People in creative professionals are more likely to suffer from mental illness, as there is a salient link between writing and schizophrenia, say researchers in a recent study.


Last year, the Karolinska Institutet team showed that artists and scientists were more common amongst families where bipolar disorder and schizophrenia is present, compared to the population at large.

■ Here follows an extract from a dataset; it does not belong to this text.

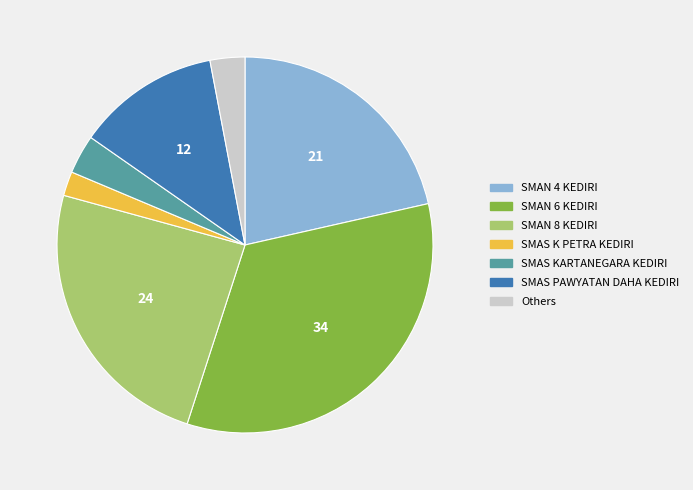

Is there any slice that represents more than half of the pie?

No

They subsequently expanded their study to many more psychiatric diagnoses like schizoaffective disorder, depression, anxiety syndrome, alcohol abuse, drug abuse, autism, ADHD, anorexia nervosa and suicide - and to include people in outpatient care rather than exclusively hospital patients.

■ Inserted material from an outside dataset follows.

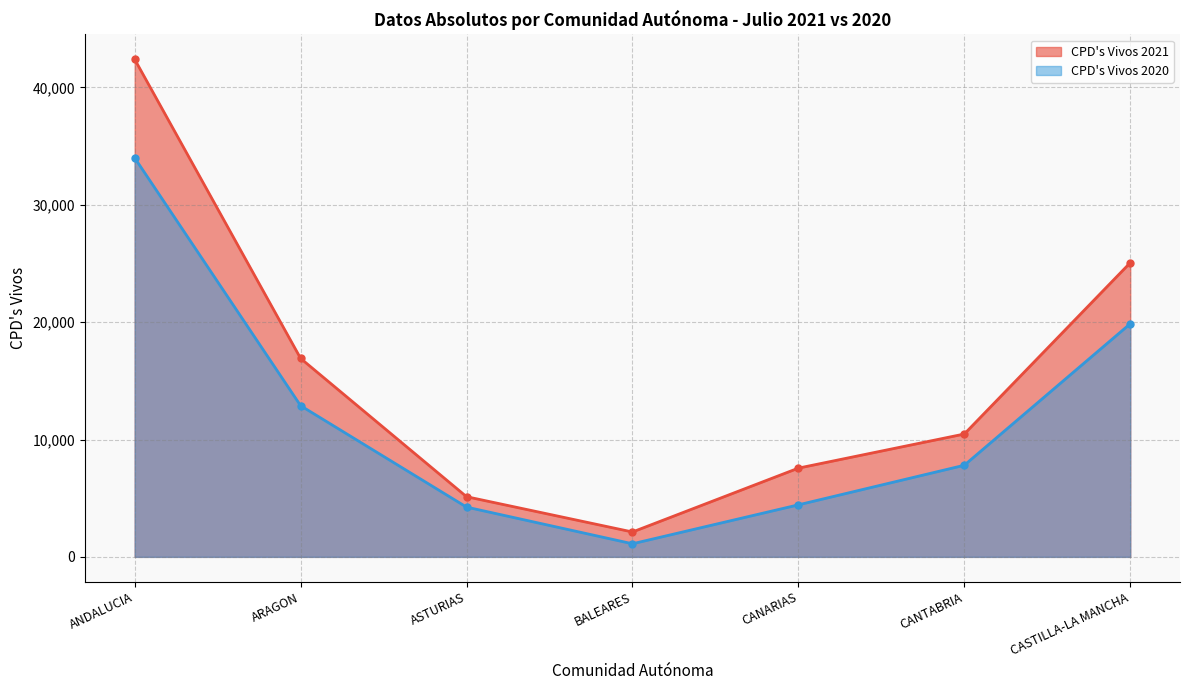

List the series in order of their peak value, lowest first.

CPD's Vivos 2020, CPD's Vivos 2021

The present study tracked almost 1.2 million patients and their relatives, identified down to second-cousin level. Since all were matched with healthy controls, the study incorporated much of the Swedish population from the most recent decades.

All data was anonymized and cannot be linked to any individuals.

The results confirmed those of their previous study - certain mental illness - bipolar disorder - is more prevalent in the entire group of people with artistic or scientific professions, such as dancers, researchers, photographers and authors.

Authors specifically also were more common among most of the other psychiatric diseases (including schizophrenia, depression, anxiety syndrome and substance abuse) and were almost 50 per cent more likely to commit suicide than the general population.

The researchers also observed that creative professions were more common in the relatives of patients with schizophrenia, bipolar disorder, anorexia nervosa and, to some extent, autism.

According to Simon Kyaga, consultant in psychiatry and doctoral student at the Department of Medical Epidemiology and Biostatistics, the results give cause to reconsider approaches to mental illness.

"If one takes the view that certain phenomena associated with the patient's illness are beneficial, it opens the way for a new approach to treatment," he said.

"In that case, the doctor and patient must come to an agreement on what is to be treated, and at what cost. In psychiatry and medicine generally there has been a tradition to see the disease in black-and-white terms and to endeavour to treat the patient by removing everything regarded as morbid," Kyaga added.